Apart from some slight resistance in pipelines, every sub-index on the TSE is either flat or down. Techs, golds and financials are the biggest losers.

As usual Nortel Networks is the top trader, down about 2.6% on 4.5 million shares. The stock seemed to shake off the gloom surrounding the mobile telecom stocks in the wake of Nokia’s disappointing results. However Nortel has since been caught up in tech spending concerns again as analysts began downgrading various companies. The networking giant is leading a host of techs on the downside, including Alcatel, Research in Motion, QLT and Angiotech.

But the losses are evenly shared today including such old economy firms as Weston, Imperial Oil, Weyerhaeuser, and Burlington Resources.

Just about every financial stock on the TSE is down today, including banks and insurers. Only U.S. exchangeables Merrill Lynch and Legg Mason are offering any resistance.

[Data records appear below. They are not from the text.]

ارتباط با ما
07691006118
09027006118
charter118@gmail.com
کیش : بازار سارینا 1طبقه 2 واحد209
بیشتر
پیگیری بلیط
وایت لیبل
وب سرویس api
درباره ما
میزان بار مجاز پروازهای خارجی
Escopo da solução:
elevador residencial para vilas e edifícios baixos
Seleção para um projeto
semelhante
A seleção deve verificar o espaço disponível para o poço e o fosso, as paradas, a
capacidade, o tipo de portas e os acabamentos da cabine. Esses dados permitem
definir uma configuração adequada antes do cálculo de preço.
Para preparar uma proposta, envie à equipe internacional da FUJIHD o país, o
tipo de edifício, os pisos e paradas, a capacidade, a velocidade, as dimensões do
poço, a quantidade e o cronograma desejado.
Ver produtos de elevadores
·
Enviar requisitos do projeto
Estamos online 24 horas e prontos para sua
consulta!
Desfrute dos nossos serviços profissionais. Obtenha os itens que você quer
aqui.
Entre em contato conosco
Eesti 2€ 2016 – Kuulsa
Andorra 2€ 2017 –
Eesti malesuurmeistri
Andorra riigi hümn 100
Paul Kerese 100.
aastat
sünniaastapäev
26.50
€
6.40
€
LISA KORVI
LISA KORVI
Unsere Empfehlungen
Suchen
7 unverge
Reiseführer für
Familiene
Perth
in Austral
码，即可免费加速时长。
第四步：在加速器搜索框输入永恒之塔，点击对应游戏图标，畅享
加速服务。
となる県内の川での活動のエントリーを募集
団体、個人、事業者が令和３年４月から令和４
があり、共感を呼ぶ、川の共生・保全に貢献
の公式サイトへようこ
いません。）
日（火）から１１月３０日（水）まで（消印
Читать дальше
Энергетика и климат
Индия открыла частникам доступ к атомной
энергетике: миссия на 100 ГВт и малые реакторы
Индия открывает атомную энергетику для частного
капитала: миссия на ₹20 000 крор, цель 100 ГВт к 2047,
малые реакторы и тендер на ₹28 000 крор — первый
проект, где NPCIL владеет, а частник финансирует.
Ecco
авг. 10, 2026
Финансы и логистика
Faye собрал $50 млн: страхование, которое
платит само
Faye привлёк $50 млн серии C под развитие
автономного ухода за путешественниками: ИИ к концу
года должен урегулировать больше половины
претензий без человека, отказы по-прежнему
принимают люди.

The most active financial issue is Mackenzie, down 1.3% on 1.5 million shares, as investors may be getting a little impatient for an alternative deal, following the collapse of C.I.’s hostile bid.

There are some isolated bright spots in Toronto today. Descartes Systems leads a handful of techs that include Janna, Pivotal, Cognos and Ballard Power. Biovail is gaining, too.

The energy service stocks such as Weatherford Oil Services, Ensign and TransCanada PipeLines are up, as are Winpak, Lorus and Gulf Canada.

In New York the trading is a light again today. At midday, the Dow Jones industrial average is off 35 points to 10,586. The Nasdaq composite is holding up well, currently up 33 points to 2,429. The S&P 500 has added six ticks to 1,302.

Telecom stocks are weak, particularly the mobile phone makers, but investor uncertainty seems to be keeping a cautious and indecisive tone to the action.

Over on the CDNX, sellers have the upper hand, pushing the index down 13 points to 2,928 on light volume of 12.2 million shares. Oils are down almost 1%, followed by sliding mines, while techs are actually up. Unique Broadband is the top trader, up 7% to $2.37 on 433,535 shares.